What needs to be done |
From the material below, list every line containing "ring".
------------------------------------------------
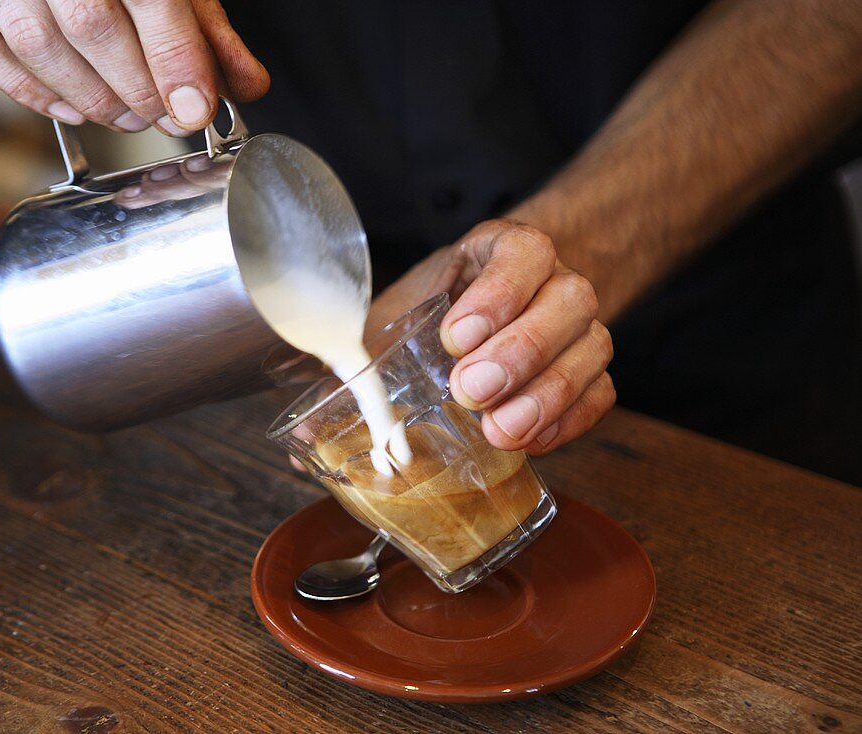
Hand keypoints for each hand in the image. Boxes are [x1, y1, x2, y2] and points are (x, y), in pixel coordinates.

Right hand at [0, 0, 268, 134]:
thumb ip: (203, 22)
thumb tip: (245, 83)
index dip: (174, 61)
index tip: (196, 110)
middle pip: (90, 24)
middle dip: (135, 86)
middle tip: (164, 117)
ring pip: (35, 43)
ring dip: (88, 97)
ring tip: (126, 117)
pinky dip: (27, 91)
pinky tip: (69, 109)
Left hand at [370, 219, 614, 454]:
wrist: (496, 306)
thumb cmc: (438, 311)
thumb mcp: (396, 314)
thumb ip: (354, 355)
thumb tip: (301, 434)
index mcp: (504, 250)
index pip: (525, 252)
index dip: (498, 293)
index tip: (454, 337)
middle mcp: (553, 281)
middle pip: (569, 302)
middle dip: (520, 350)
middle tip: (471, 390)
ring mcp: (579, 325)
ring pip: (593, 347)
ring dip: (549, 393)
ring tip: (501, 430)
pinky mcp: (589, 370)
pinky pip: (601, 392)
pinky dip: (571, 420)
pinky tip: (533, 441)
------------------------------------------------
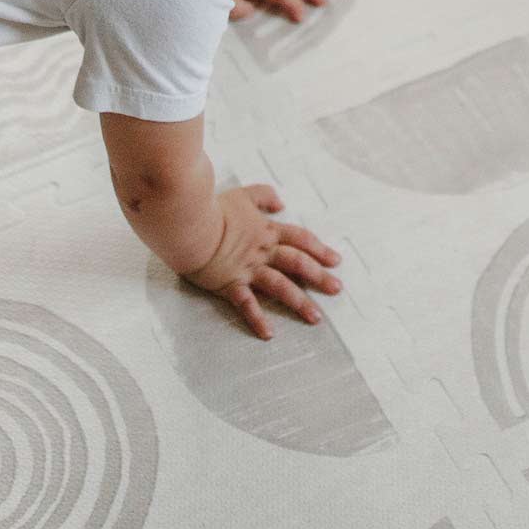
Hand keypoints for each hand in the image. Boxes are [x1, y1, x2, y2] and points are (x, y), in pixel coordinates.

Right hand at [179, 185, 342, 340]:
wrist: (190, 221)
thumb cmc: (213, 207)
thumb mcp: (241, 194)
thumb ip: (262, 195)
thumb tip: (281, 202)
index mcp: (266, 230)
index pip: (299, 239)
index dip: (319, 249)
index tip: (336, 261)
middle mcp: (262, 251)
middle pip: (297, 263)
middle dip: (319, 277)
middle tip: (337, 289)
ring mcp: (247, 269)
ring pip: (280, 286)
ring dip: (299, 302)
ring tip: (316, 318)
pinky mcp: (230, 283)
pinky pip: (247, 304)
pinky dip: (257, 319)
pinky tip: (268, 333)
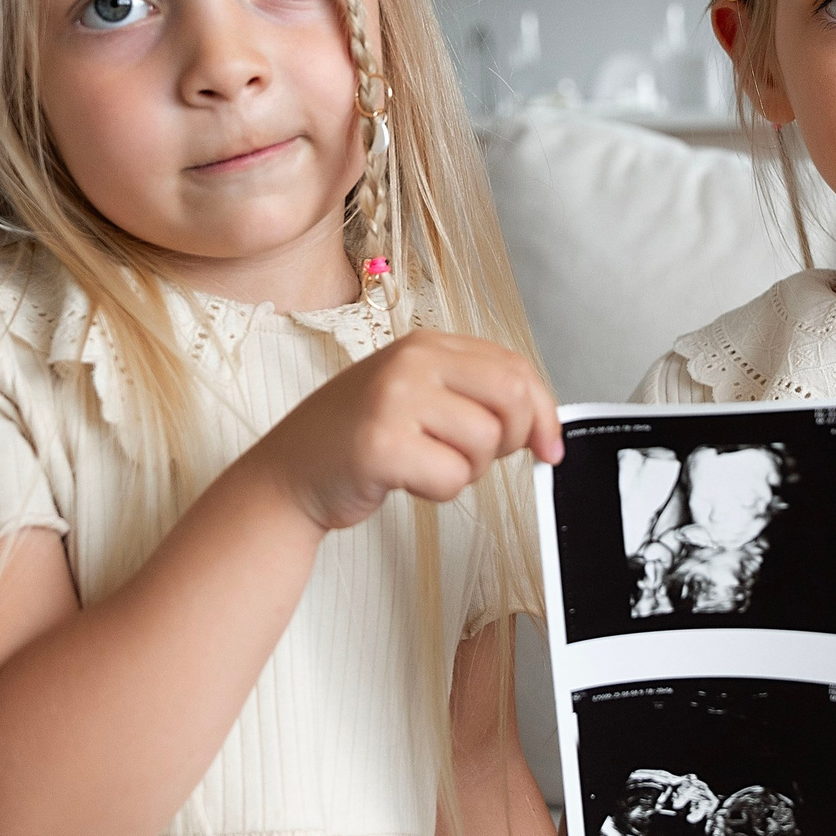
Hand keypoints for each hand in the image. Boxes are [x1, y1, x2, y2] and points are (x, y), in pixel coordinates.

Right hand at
------------------------------------------------
Problem solution |
ring pip: (35, 43)
ring dip: (88, 97)
ring tip: (126, 117)
ring mcp: (579, 325)
ring pip: (593, 347)
ring dip: (549, 393)
ring tip: (501, 430)
ring mcp: (247, 269)
ring pip: (280, 286)
ring dip: (299, 302)
ring tip: (316, 318)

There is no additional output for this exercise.